— ENUNCIADO —
No texto sobre golpes e democracia, de que modo Hitler e Mussolini chegaram ao poder?

— TEXTO DA PÁGINA —
+ + + +

Ainda há quem diga que não foi
golpe. Quem pensa assim imagina que golpes ainda são feitos à moda antiga, com
canhões e baionetas nas ruas. Mas desde o surgimento do nazismo e do fascismo,
golpes são articulados com aparência de legalidade. Foi assim que Hitler e Mussolini
chegaram ao poder, por meio de medidas adotadas pelo legislativo e pelo
judiciário, com forte apoio das elites e dos que controlam a opinião pública. É
a moda do golpe dentro do rito, respeitando as regras do jogo.
Dois equívocos estão por trás de
golpes oligárquico-jurídico-parlamentar-midiáticos: o primeiro, o de que a
democracia pode se dar sem a participação de partidos e de ideologias; o
segundo, o de transferir as decisões políticas para lideranças que não têm
compromisso com ideais democráticos. A democracia é o território dos debates
ideológicos. É a diferença entre as propostas partidárias que alimenta o debate
democrático que permite que o povo faça escolhas conscientes. Sem essas
diferenças, não há democracia, mas tirania de uma ideologia sobre as demais. A democracia
depende de pessoas que estejam comprometidos com ela em meio às diferenças. Por
ser um sistema político imperfeito, ela precisa de quem a defenda
permanentemente. Não é porque a democracia vai mal que ela deve ser aniquilada,
mas é quando ela mais precisa ser fortalecida.

+ + + +

— DADOS FORNECIDOS —

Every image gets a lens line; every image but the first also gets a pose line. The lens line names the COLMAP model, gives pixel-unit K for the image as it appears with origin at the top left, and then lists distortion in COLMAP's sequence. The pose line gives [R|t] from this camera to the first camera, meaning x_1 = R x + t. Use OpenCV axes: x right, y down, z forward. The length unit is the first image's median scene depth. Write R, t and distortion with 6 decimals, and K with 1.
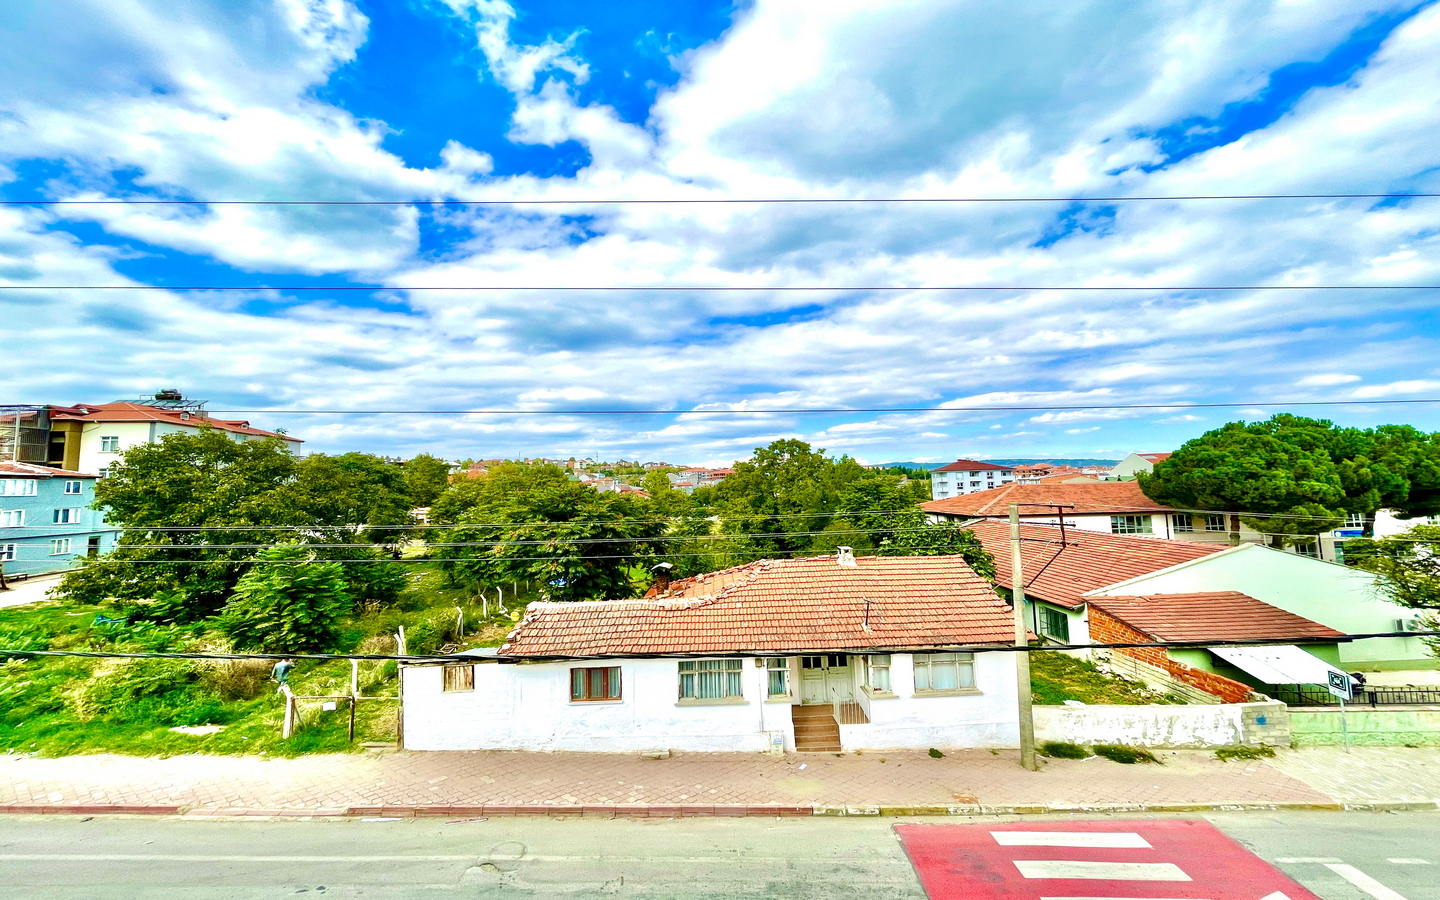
lens RADIAL K [[581.2, 0, 720.7], [0, 581.2, 424.7], [0, 0, 1]] dist [-0.002247, -0.000497]
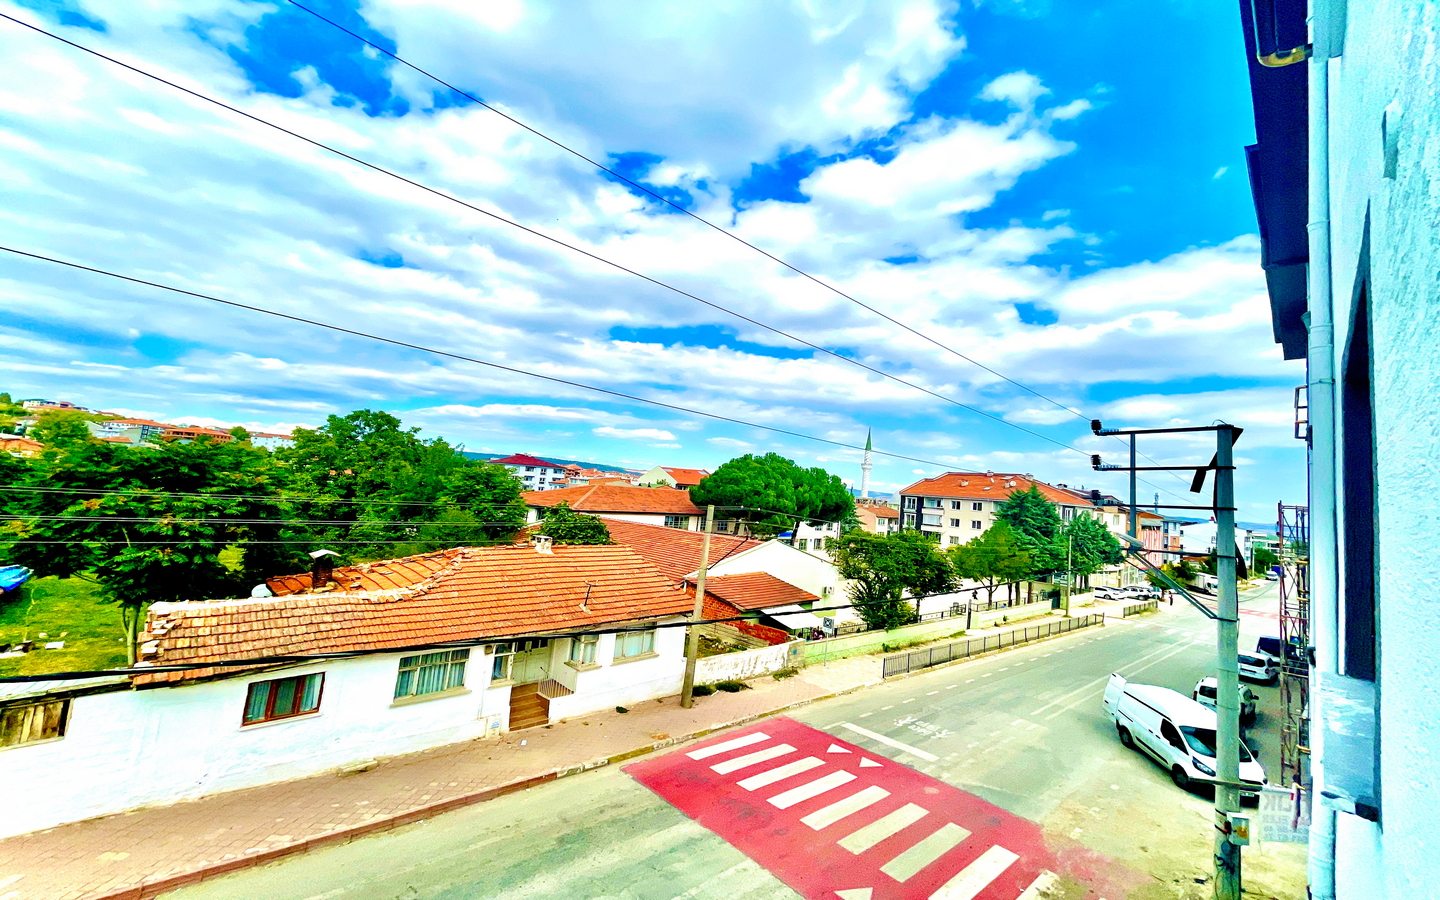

+ + + +

— RESPOSTA —
Por meio de medidas adotadas pelo legislativo e pelo judiciário, com forte apoio das elites e dos que controlam a opinião pública.